After a 10-year hiatus, musician and poet Simon Llewelyn Evans returns with his fourth full leght album 'Something Real' and it definitely feels like a breath of fresh air. Love is at the center of a wonderfully tender and honest record that takes everything we have long known and loved about the genre of acoustic folk. 'Something Real' is more than just an album - it's an ode to hopeful and hopeless romantics, lost souls and broken hearts. With each song on the album, Simon presents his deepest thoughts and experiences in the form of song.
The album begins with the track 'New Chapter'. This is a new part of a great life and the beginning of an adventure. As if from the first second of the track Simon offers to start a new chapter of life and write it with bright colors and emotions. The track combines guitars in relaxing chords with a playful drums in the background. I really like how the guitar solo sounds in the highest frets. It creates a sense of lightness and weightlessness that runs throughout the album.
In the very next track 'Frederick Chopin' the musician adds a characteristic harmonica and amazing backing vocals. The song seems to pick up where the previous one left off, adding to the effect of immersion. The third track 'Seven Songs Ago' is filled with an alluring and playful electric guitar sound. In this track, Simon proves to be a musician who feels the music and can give an unusual and unique mood to his tracks just by the sound of the instruments. The track 'Seven Songs Ago' sounds to me like a ballad for times gone by. A personal, melancholic piece that definitely leaves room for reflection after listening.

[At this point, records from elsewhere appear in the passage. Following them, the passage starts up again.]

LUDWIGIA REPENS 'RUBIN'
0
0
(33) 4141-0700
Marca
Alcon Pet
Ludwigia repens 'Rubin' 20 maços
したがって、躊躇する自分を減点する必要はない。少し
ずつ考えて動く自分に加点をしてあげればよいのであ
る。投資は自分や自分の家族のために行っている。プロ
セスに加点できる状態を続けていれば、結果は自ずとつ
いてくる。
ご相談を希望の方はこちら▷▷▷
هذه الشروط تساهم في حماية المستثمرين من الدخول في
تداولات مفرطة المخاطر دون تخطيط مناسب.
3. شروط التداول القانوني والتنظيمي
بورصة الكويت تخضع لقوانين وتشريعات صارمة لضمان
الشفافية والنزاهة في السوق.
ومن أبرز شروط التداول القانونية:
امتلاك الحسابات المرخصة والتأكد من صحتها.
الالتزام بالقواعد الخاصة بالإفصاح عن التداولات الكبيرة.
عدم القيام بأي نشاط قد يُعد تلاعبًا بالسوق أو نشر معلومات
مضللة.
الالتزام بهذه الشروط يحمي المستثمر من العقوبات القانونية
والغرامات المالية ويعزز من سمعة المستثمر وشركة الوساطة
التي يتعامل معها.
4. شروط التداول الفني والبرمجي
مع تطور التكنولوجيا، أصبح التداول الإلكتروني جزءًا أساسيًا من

The track 'No Crime' made an impression on me. You know, that's exactly the song that first stirs up a storm, excites every thought, makes you cry, and then calms down and the consciousness returns to normal. But you have already been reborn calmer and free from the suppression of thoughts.

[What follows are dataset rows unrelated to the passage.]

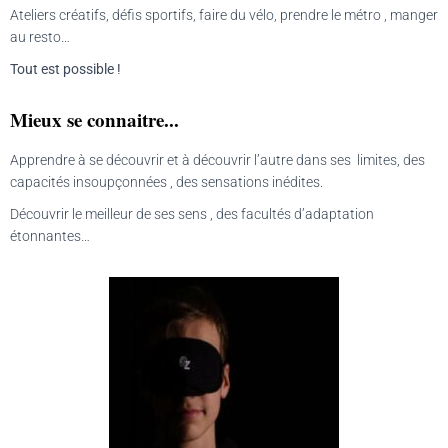
Ateliers créatifs, défis sportifs, faire du vélo, prendre le métro , manger
au resto…
Tout est possible !
Mieux se connaitre...
Apprendre à se découvrir et à découvrir l’autre dans ses limites, des
capacités insoupçonnées , des sensations inédites.
Découvrir le meilleur de ses sens , des facultés d’adaptation
étonnantes…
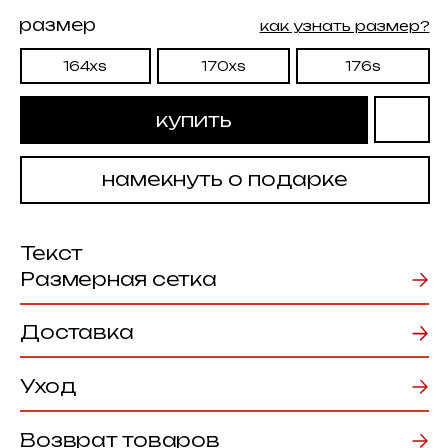
намекнуть о подарке
Текст
Размерная сетка
Доставка
Уход
Возврат товаров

Simon, however, creates an amazing structure on the album by leading each piece as an important theme. He creates a little musical breathing space and changes direction to western country, as in the track 'Whisky and God', and returns to the slow acoustic ocean of rethinking, as in the track 'Synesthesia'. This shines especially in songs like the unapologetically warm 'Little Prayer', the emotional and moving 'Switch', and the melancholic and mournful flagship 'Headphones', which, combined with acoustic arrangements and lively guitar melodies, creates a sense of comfort and warmth.
The pearl of the album is the track 'Something Real'. Simon Llewelyn Evans combines here everything he has created and experienced in the last 10 years. In the song 'Something Real' the mood and mobility of the music changes like the wind, Simon's voice breaks and seems to draw the final line.

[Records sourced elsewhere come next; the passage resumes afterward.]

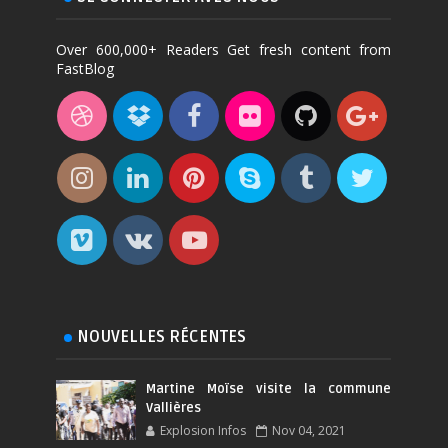
Over 600,000+ Readers Get fresh content from
FastBlog
NOUVELLES RÉCENTES
Martine Moïse visite la commune
Vallières
Explosion Infos
Nov 04, 2021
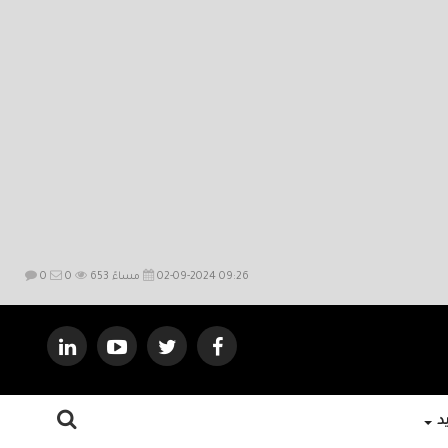
02-09-2024 09:26 مساءً
653
0
0
يد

Once again I am convinced that only indie musicians make music with soul, putting all their pain, emotion and experience into their creativity. And Simon's music fully confirms and reinforces my opinion. I felt, cried, and disappeared into Simon's music. And I really wish that every listener would follow this magical and deep path that really leaves a mark. 'Something Real' illuminates the journey of life's trials and tribulations that ultimately lead to discovering life-affirming purpose and meaning. Charming and intimate. I really clicked with this album and it deserves a lot more attention, so if you like acoustic folk sad music, give this a whirl. You won’t regret it.